> _Exercise requirements_: Would you transcribe each entry exactly as it stands, omitting the pictures?

• • • • •

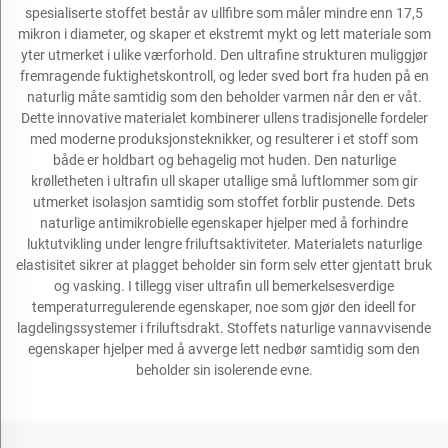
spesialiserte stoffet består av ullfibre som måler mindre enn 17,5
mikron i diameter, og skaper et ekstremt mykt og lett materiale som
yter utmerket i ulike værforhold. Den ultrafine strukturen muliggjør
fremragende fuktighetskontroll, og leder sved bort fra huden på en
naturlig måte samtidig som den beholder varmen når den er våt.
Dette innovative materialet kombinerer ullens tradisjonelle fordeler
med moderne produksjonsteknikker, og resulterer i et stoff som
både er holdbart og behagelig mot huden. Den naturlige
krølletheten i ultrafin ull skaper utallige små luftlommer som gir
utmerket isolasjon samtidig som stoffet forblir pustende. Dets
naturlige antimikrobielle egenskaper hjelper med å forhindre
luktutvikling under lengre friluftsaktiviteter. Materialets naturlige
elastisitet sikrer at plagget beholder sin form selv etter gjentatt bruk
og vasking. I tillegg viser ultrafin ull bemerkelsesverdige
temperaturregulerende egenskaper, noe som gjør den ideell for
lagdelingssystemer i friluftsdrakt. Stoffets naturlige vannavvisende
egenskaper hjelper med å avverge lett nedbør samtidig som den
beholder sin isolerende evne.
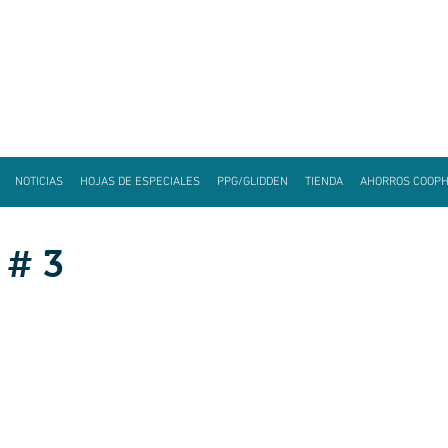
NOTICIAS
HOJAS DE ESPECIALES
PPG/GLIDDEN
TIENDA
AHORROS COOP
 # 3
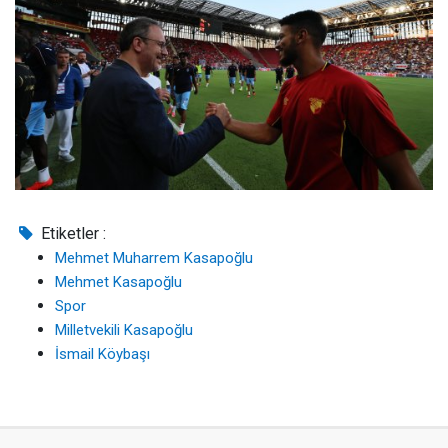
Etiketler :
Mehmet Muharrem Kasapoğlu
Mehmet Kasapoğlu
Spor
Milletvekili Kasapoğlu
İsmail Köybaşı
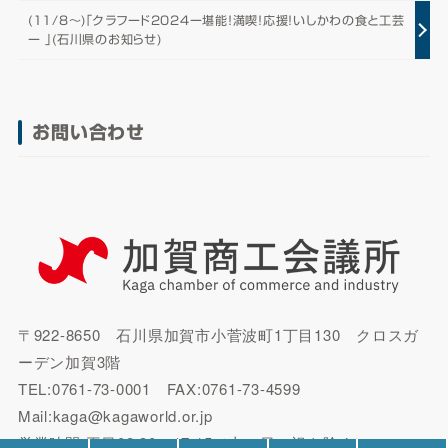
(11/8～)「クラフード2024ー堪能！満喫！応援！いしかわの食と工芸
ー 」(石川県のお知らせ)
お問い合わせ
〒922-8650 石川県加賀市小菅波町1丁目130 クロスガ
ーデン加賀3階
TEL:0761-73-0001 FAX:0761-73-4599
Mail:kaga@kagaworld.or.jp
営業時間:平日08:30～17:15（土・日・祝を除く）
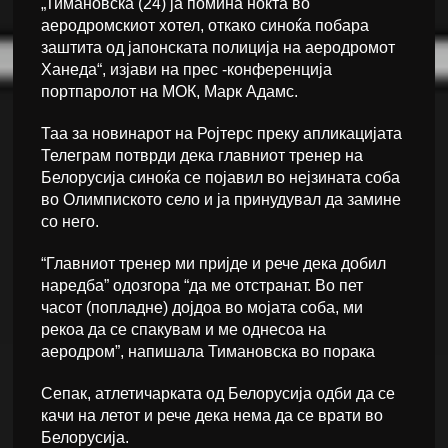
„Тимановска (24) ја помина ноќта во
аеродромскиот хотел, откако синоќа побара
заштита од јапонската полиција на аеродромот
Ханеда“, изјави на прес -конференција
портпаролот на МОК, Марк Адамс.
Таа за новинарот на Ројтерс преку апликацијата
Телеграм потврди дека главниот тренер на
Белорусија синоќа се појавил во нејзината соба
во Олимпиското село и ја принудувал да замине
со него.
“Главниот тренер ми пријде и рече дека добил
наредба” одозгора “да ме отстранат. Во пет
часот (попладне) дојдоа во мојата соба, ми
рекоа да се спакувам и ме однесоа на
аеродром”, напишала Тимановска во порака
Сепак, атлетичарката од Белорусија одби да се
качи на летот и рече дека нема да се врати во
Белорусија.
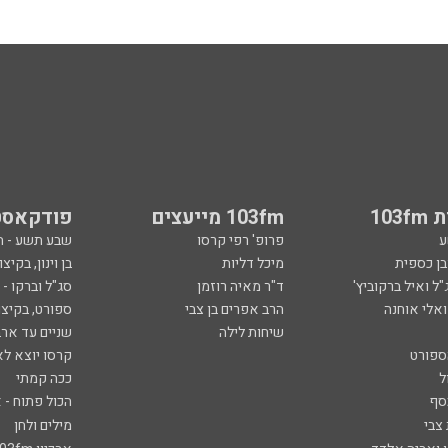
103
103fm מייעצים
פודקאסט
ע
פרופ' רפי קרסו
שבע תשע - 
ובן כספית
מיכל דליות
בן וינון, בקיצו
ל ואיל ברקוביץ'
ד"ר מאיה רוזמן
סג"ל וברקו -
ואלי אוחנה
הרב אפרים בן צבי
ספורט, בקיצו
שיחות לילה
שניים עד ארב
ספורט
קרסו יוצא לא
ל
ככה קמתי
סף
הכול פתוח - א
 צבי
מילים ולחן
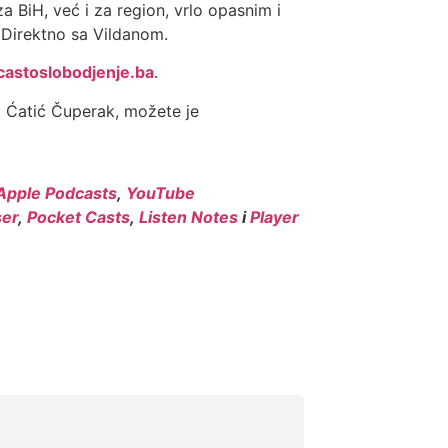
a BiH, već i za region, vrlo opasnim i
 Direktno sa Vildanom.
astoslobodjenje.ba
.
d Ćatić Čuperak, možete je
Apple Podcasts
,
YouTube
er
,
Pocket Casts
,
Listen Notes
i
Player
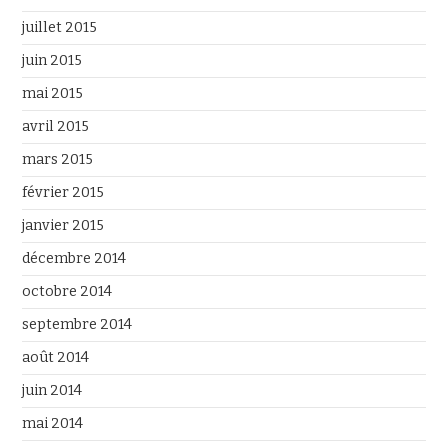
juillet 2015
juin 2015
mai 2015
avril 2015
mars 2015
février 2015
janvier 2015
décembre 2014
octobre 2014
septembre 2014
août 2014
juin 2014
mai 2014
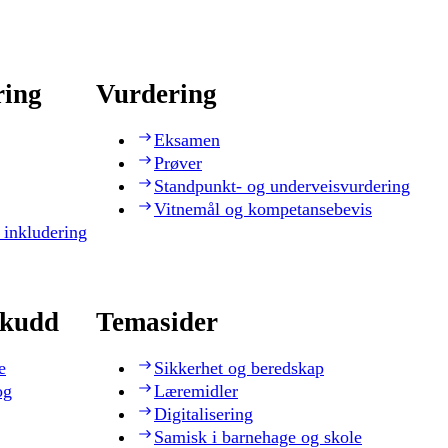
ring
Vurdering
Eksamen
Prøver
Standpunkt- og underveisvurdering
Vitnemål og kompetansebevis
 inkludering
skudd
Temasider
e
Sikkerhet og beredskap
og
Læremidler
Digitalisering
Samisk i barnehage og skole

• • • • •

> _Task response_:
spesialiserte stoffet består av ullfibre som måler mindre enn 17,5
mikron i diameter, og skaper et ekstremt mykt og lett materiale som
yter utmerket i ulike værforhold. Den ultrafine strukturen muliggjør
fremragende fuktighetskontroll, og leder sved bort fra huden på en
naturlig måte samtidig som den beholder varmen når den er våt.
Dette innovative materialet kombinerer ullens tradisjonelle fordeler
med moderne produksjonsteknikker, og resulterer i et stoff som
både er holdbart og behagelig mot huden. Den naturlige
krølletheten i ultrafin ull skaper utallige små luftlommer som gir
utmerket isolasjon samtidig som stoffet forblir pustende. Dets
naturlige antimikrobielle egenskaper hjelper med å forhindre
luktutvikling under lengre friluftsaktiviteter. Materialets naturlige
elastisitet sikrer at plagget beholder sin form selv etter gjentatt bruk
og vasking. I tillegg viser ultrafin ull bemerkelsesverdige
temperaturregulerende egenskaper, noe som gjør den ideell for
lagdelingssystemer i friluftsdrakt. Stoffets naturlige vannavvisende
egenskaper hjelper med å avverge lett nedbør samtidig som den
beholder sin isolerende evne.
NOTICIAS
HOJAS DE ESPECIALES
PPG/GLIDDEN
TIENDA
AHORROS COOP
 # 3
Etiketler :
Mehmet Muharrem Kasapoğlu
Mehmet Kasapoğlu
Spor
Milletvekili Kasapoğlu
İsmail Köybaşı
(11/8～)「クラフード2024ー堪能！満喫！応援！いしかわの食と工芸
ー 」(石川県のお知らせ)
お問い合わせ
〒922-8650 石川県加賀市小菅波町1丁目130 クロスガ
ーデン加賀3階
TEL:0761-73-0001 FAX:0761-73-4599
Mail:kaga@kagaworld.or.jp
営業時間:平日08:30～17:15（土・日・祝を除く）
„Тимановска (24) ја помина ноќта во
аеродромскиот хотел, откако синоќа побара
заштита од јапонската полиција на аеродромот
Ханеда“, изјави на прес -конференција
портпаролот на МОК, Марк Адамс.
Таа за новинарот на Ројтерс преку апликацијата
Телеграм потврди дека главниот тренер на
Белорусија синоќа се појавил во нејзината соба
во Олимпиското село и ја принудувал да замине
со него.
“Главниот тренер ми пријде и рече дека добил
наредба” одозгора “да ме отстранат. Во пет
часот (попладне) дојдоа во мојата соба, ми
рекоа да се спакувам и ме однесоа на
аеродром”, напишала Тимановска во порака
Сепак, атлетичарката од Белорусија одби да се
качи на летот и рече дека нема да се врати во
Белорусија.
103
103fm מייעצים
פודקאסט
ע
פרופ' רפי קרסו
שבע תשע - 
ובן כספית
מיכל דליות
בן וינון, בקיצו
ל ואיל ברקוביץ'
ד"ר מאיה רוזמן
סג"ל וברקו -
ואלי אוחנה
הרב אפרים בן צבי
ספורט, בקיצו
שיחות לילה
שניים עד ארב
ספורט
קרסו יוצא לא
ל
ככה קמתי
סף
הכול פתוח - א
 צבי
מילים ולחן
a BiH, već i za region, vrlo opasnim i
 Direktno sa Vildanom.
astoslobodjenje.ba
.
d Ćatić Čuperak, možete je
Apple Podcasts
,
YouTube
er
,
Pocket Casts
,
Listen Notes
i
Player
juillet 2015
juin 2015
mai 2015
avril 2015
mars 2015
février 2015
janvier 2015
décembre 2014
octobre 2014
septembre 2014
août 2014
juin 2014
mai 2014
ring
Vurdering
Eksamen
Prøver
Standpunkt- og underveisvurdering
Vitnemål og kompetansebevis
 inkludering
skudd
Temasider
e
Sikkerhet og beredskap
og
Læremidler
Digitalisering
Samisk i barnehage og skole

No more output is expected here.